新訳 ゲバラ日記

ノンフィクション

新訳 ゲバラ日記 (中公文庫)

チェ・ゲバラという人物を知るために、次に選んだのがこれ。
彼の生涯の後半を捧げたボリビア闘争の最中に走り書きした日記です。

映画でいうと、『★CHEチェ 39歳 別れの手紙』に相当します。

ボリビア闘争は、キューバ革命の成功と言う下地があればこそ、ここにつながったと言え、「チェ・ゲバラって誰?」と言う方はそちらの方の知識から得ていった方が理解できると思います。 おすすめは、私も読んだ「チェ・ゲバラ伝:三好 徹」

増補版 チェ・ゲバラ伝 (文春文庫)

彼の他の著書とは違って、元々著作として発表しようという意図で書かれたものではなく、ゲリラ闘争の進捗状況や反省点をメモ的に書き綴られたものなので、読みやすいという部類ではないと思います。
その日の出来事と、報告事項、探査結果、現在の位置、天気、舞台の問題点などを淡々と書き綴っているので、ともすればたいくつに感じがちかもしれません。
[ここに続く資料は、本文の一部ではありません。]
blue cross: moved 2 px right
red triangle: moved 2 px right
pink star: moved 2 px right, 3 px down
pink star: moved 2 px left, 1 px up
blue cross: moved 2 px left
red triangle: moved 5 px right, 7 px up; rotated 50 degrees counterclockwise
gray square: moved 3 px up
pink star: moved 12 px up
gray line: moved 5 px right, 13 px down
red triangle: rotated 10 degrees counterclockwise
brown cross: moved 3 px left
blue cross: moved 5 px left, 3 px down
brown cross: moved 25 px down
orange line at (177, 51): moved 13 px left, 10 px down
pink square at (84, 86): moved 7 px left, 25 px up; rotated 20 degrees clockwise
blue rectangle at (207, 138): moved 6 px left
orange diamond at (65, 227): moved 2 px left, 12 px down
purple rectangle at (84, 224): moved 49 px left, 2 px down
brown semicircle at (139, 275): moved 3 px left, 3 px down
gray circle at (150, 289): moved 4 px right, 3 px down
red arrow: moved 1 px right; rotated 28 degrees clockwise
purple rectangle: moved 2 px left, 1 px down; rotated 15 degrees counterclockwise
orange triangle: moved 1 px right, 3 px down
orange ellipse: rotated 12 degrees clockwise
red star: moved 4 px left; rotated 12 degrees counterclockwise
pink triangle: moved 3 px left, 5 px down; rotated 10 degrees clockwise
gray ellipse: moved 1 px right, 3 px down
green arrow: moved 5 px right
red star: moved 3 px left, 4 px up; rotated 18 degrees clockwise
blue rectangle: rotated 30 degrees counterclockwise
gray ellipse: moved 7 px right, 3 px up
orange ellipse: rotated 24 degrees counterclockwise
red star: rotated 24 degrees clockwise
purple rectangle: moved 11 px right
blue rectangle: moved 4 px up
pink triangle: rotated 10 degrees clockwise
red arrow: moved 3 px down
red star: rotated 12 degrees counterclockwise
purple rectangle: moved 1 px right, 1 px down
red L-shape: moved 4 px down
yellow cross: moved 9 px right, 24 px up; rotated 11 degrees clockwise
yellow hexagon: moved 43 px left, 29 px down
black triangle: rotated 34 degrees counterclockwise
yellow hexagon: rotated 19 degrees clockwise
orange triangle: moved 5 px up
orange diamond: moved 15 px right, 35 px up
しかし、そこには飾らない彼の生の声があり、非常に貴重な資料と言えるだろう。

ちなみに、最初序文から丁寧に読んでいってもいまいちピンとこなかったのだが、最後まで日記を読み終わった後にもういちど戻って読み返すと、非常にそれらの言葉が生きてくる。
最初序文を飛ばして最後に読んでもいいかもしれない。

巻末にはボリビア人民に向かっての「コミュニケ」などの付属文書に、関わりのあった人物(呼び名がころころかわってわかりにくい)や組織の小辞典やモノクロの写真集もついている。

できるだけ客観的に記そうとしたのであろう淡々とした中にも、彼の感情や、部下に対する思いや信頼度などがちらほらと見え隠れする。 何よりも、実際どのように移動して作戦を遂行していったのかがよくわかる。

正直なところ、この日記を読んでいて思うのは 「なぜ、このような状況下で最後までゲリラ闘争を続けたのだろう?」 ということ。

キューバ革命の中に成功の秘訣が多く盛り込まれていたとすれば、このボリビア闘争においてはそれらのことごとくが背を向けているように見える。かなり痛い。

それでも彼の日記はだいたい 「些細な問題はあるが、おおむね順調にすすんでいる」 と、締めくくられる。 客観的にみれば些細どころではない!

しかしこれは、彼の自意識過剰というよりも、絶対に成功させてみせるという強い信念の表れではないだろうか?

いつか、権力に踏みにじられている人民も目覚める時がくる。
いつか、だらけたとこのある部下も強い自覚を持つ日がくる。
いつか。。。

しかし、その日が来るまで彼の生命はもたなかった。 ボリビア闘争は外部からみれば不成功にうつるかもしれない。けれど彼のその信念は人々の記憶に残り、こうして延々と世界に伝わっている。 彼亡き後も最後まで抵抗を続けた配下の人々もいる。彼の言葉はまだ生きている。

この本は唐突に終わる。
そう、それは最後のページであると気づかせないほどに唐突に。
最後の日付は1967年10月7日。ゲリラ隊結成後11ヶ月目の記念日である。 その最後の日記からはまったく悲壮感も絶望も感じられない。むしろ悠々として非常に冷静だ。

彼が捕縛されたのが翌日のことである。